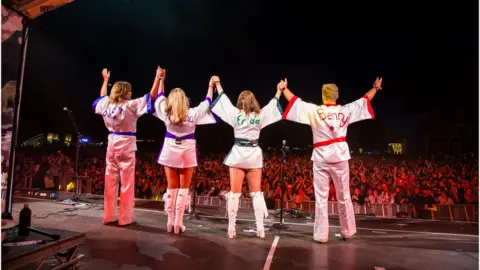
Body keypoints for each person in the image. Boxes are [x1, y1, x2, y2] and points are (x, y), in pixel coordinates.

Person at [280, 77, 383, 242]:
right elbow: (363, 100)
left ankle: (321, 235)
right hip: (340, 157)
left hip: (321, 157)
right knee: (344, 196)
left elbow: (295, 101)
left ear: (323, 96)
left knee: (321, 197)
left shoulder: (315, 111)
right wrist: (376, 88)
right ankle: (347, 231)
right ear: (336, 95)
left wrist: (284, 88)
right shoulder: (345, 110)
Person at [210, 76, 283, 239]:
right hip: (253, 156)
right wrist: (279, 90)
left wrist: (218, 84)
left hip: (238, 154)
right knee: (256, 193)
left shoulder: (236, 115)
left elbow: (224, 102)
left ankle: (231, 229)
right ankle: (260, 229)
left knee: (235, 194)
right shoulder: (260, 115)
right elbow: (273, 105)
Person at [93, 66, 164, 226]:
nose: (131, 93)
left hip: (111, 144)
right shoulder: (130, 105)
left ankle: (108, 216)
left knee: (109, 182)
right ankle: (124, 219)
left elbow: (102, 96)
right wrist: (157, 78)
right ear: (124, 92)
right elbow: (150, 96)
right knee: (127, 184)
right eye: (129, 91)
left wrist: (105, 81)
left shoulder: (106, 105)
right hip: (126, 145)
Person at [152, 76, 217, 234]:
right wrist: (210, 86)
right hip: (186, 152)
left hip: (170, 149)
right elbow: (207, 101)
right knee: (183, 189)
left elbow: (160, 97)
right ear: (184, 100)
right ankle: (178, 224)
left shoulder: (166, 114)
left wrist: (161, 79)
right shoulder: (193, 113)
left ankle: (169, 222)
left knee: (171, 188)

* _Brief_: Find "left knee: (109, 182)" in the records above. Repeat its line and every later line exactly, through the last one.

* _Exercise result_:
left knee: (109, 182)
right ankle: (124, 219)
left elbow: (102, 96)
right wrist: (157, 78)
right ear: (124, 92)
right elbow: (150, 96)
right knee: (127, 184)
right eye: (129, 91)
left wrist: (105, 81)
left shoulder: (106, 105)
right hip: (126, 145)
Person at [152, 76, 217, 234]:
right wrist: (210, 86)
right hip: (186, 152)
left hip: (170, 149)
right elbow: (207, 101)
right knee: (183, 189)
left elbow: (160, 97)
right ear: (184, 100)
right ankle: (178, 224)
left shoulder: (166, 114)
left wrist: (161, 79)
right shoulder: (193, 113)
left ankle: (169, 222)
left knee: (171, 188)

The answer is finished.